What do you like to expose to VFS level as generalized methods for your implementation?

> > But, from another point of view, every file system has own 
> > architecture, own set of metadata and own way to do fsck 
> > check/recovering.
>
> Yes, and this wouldn't change.  The particular mechanism of fixing a piece of
> metadata will always be fs-dependent, but the thing that I'm interested in
> discussing is how do we avoid having these kinds of things interact badly with the VFS?

Let's start from the simplest case. You have the current implementation.
How do you see the way to delegate to VFS some activity in your implementation
in the form of generalized methods? Let's imagine that VFS will have some callbacks
from file system side. What could it be?

> > As far as I can judge, there are significant amount of research 
> > efforts in this direction (Recon [1], [2], for example).
>
> Yes, I remember Recon.  I appreciated the insight that while it's impossible
> to block everything for a full scan, it /is/ possible to check a single object and
> its relation to other metadata items.  The xfs scrubber also takes an incremental
> approach to verifying a filesystem; we'll lock each metadata object and verify that
> its relationships with the other metadata make sense.  So long as we aren't bombarding
> the fs with heavy metadata update workloads, of course.
>
> On the repair side of things xfs added reverse-mapping records, which the repair code
> uses to regenerate damaged primary metadata.  After we land inode parent pointers
> we'll be able to do the same reconstructions that we can now do for block allocations...
>
> ...but there are some sticky problems with repairing the reverse mappings.
> The normal locking order for that part of xfs is sb_writers
> -> inode -> ag header -> rmap btree blocks, but to repair we have to
> freeze the filesystem against writes so that we can scan all the inodes.

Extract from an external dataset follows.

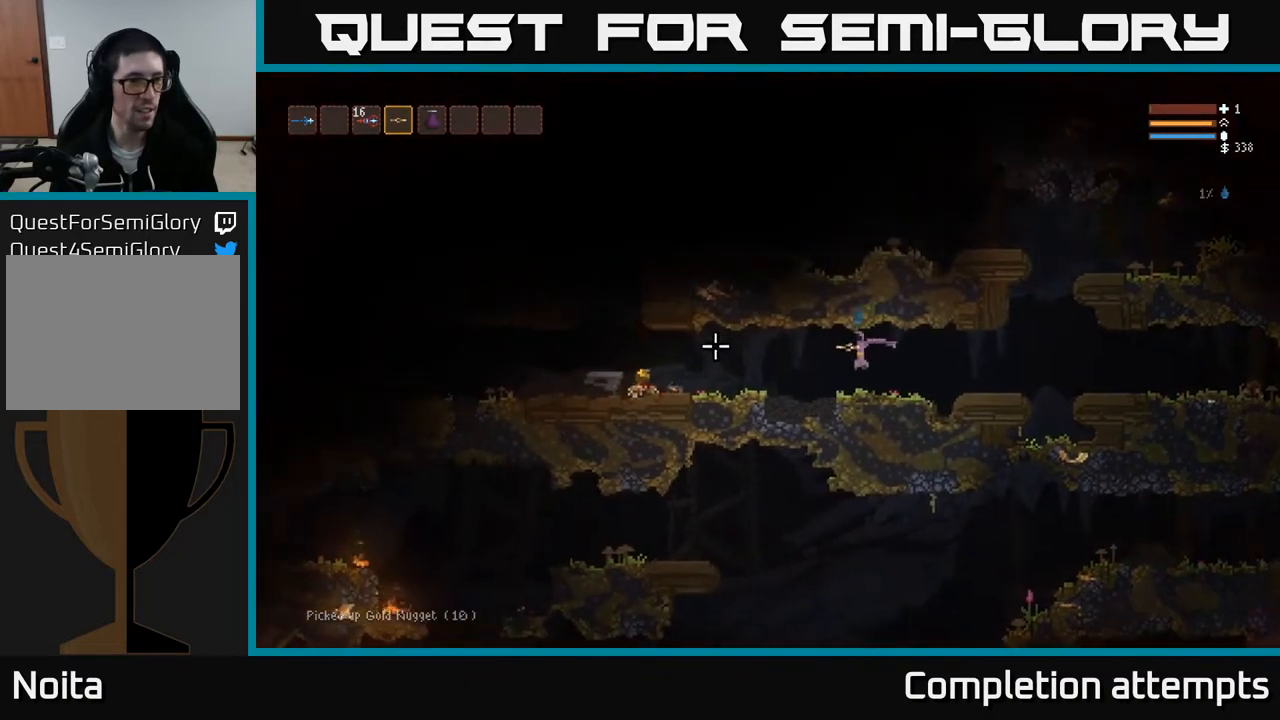
{"buttons": [], "left_stick": "left", "right_stick": "left", "events": [[200, "L2", "down"], [283, "L2", "up"]]}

Yes, the necessary freezing of file system is really tricky point. From one point of view,
it is possible to use "light checking mode" that will simply check and complain
about possible troubles at proper time (maybe with remount in RO mode).
Otherwise, from another point of view, we need in special file system architecture
or/and special way of VFS functioning. Let's imagine that file system volume will
be split on some groups/aggregations/objects with dedicated metadata. Then, theoretically,
VFS is able to freeze such group/aggregation/object for check and recovering
without affection the availability of the whole file system volume. It means that
file system operations should be redirected into active (not frozen) groups/aggregations/objects.
 
Thanks,
Vyacheslav Dubeyko.


^ permalink raw reply	[flat|nested] 8+ messages in thread

* Re: [LSF/MM TOPIC] online filesystem repair
  2017-01-18  0:37     ` Slava Dubeyko
@ 2017-01-25  8:41       ` Darrick J. Wong
  2017-01-27 22:06         ` Slava Dubeyko
  0 siblings, 1 reply; 8+ messages in thread
From: Darrick J. Wong @ 2017-01-25  8:41 UTC (permalink / raw)
  To: Slava Dubeyko; +Cc: Viacheslav Dubeyko, lsf-pc, linux-fsdevel, linux-xfs

On Wed, Jan 18, 2017 at 12:37:02AM +0000, Slava Dubeyko wrote:
> 
> -----Original Message-----
> From: Darrick J. Wong [mailto:darrick.wong@oracle.com] 
> Sent: Monday, January 16, 2017 10:25 PM
> To: Viacheslav Dubeyko <slava@dubeyko.com>
> Cc: lsf-pc@lists.linux-foundation.org; linux-fsdevel@vger.kernel.org; linux-xfs@vger.kernel.org; Slava Dubeyko <Vyacheslav.Dubeyko@wdc.com>
> Subject: Re: [LSF/MM TOPIC] online filesystem repair
>  
> > > How do you imagine a generic way to support repairs for different file 
> > > systems? From one point of view, to have generic way of the online 
> > > file system repairing could be the really great subsystem.
> >
> > I don't, sadly.  There's not even a way to /check/ all fs metadata
> > in a "generic" manner -- we can use the standard VFS interfaces to read
> > all metadata, but this is fraught.  Even if we assume the fs can spot check obviously
> > garbage values, that's still not the appropriate place for a full scan.
> 
> Let's try to imagine a possible way of generalization. I can see such
> critical points:
> (1) mount operation;
> (2) unmount/fsync operation;
> (3) readpage;
> (4) writepage;
> (5) read metadata block/node;
> (6) write/flush metadata block/node.
> (7) metadata's item modification/access.
> 
> Let's imagine that file system will register every metadata structure
> in generic online file checking subsystem. Then the file system will

That sounds pretty harsh.  XFS (and ext4) hide quite a /lot/ of
metadata.  We don't expose the superblocks, the free space header, the
inode header, the free space btrees, the inode btrees, the reverse
mapping btrees, the refcount btrees, the journal, or the rtdev space
data.  I don't think we ought to expose any of that except to xfsprogs.
For another thing, there are dependencies between those pieces of
metadata, (e.g. the AGI has to work before we can check the inobt) and
one has to take those into account when scrubbing.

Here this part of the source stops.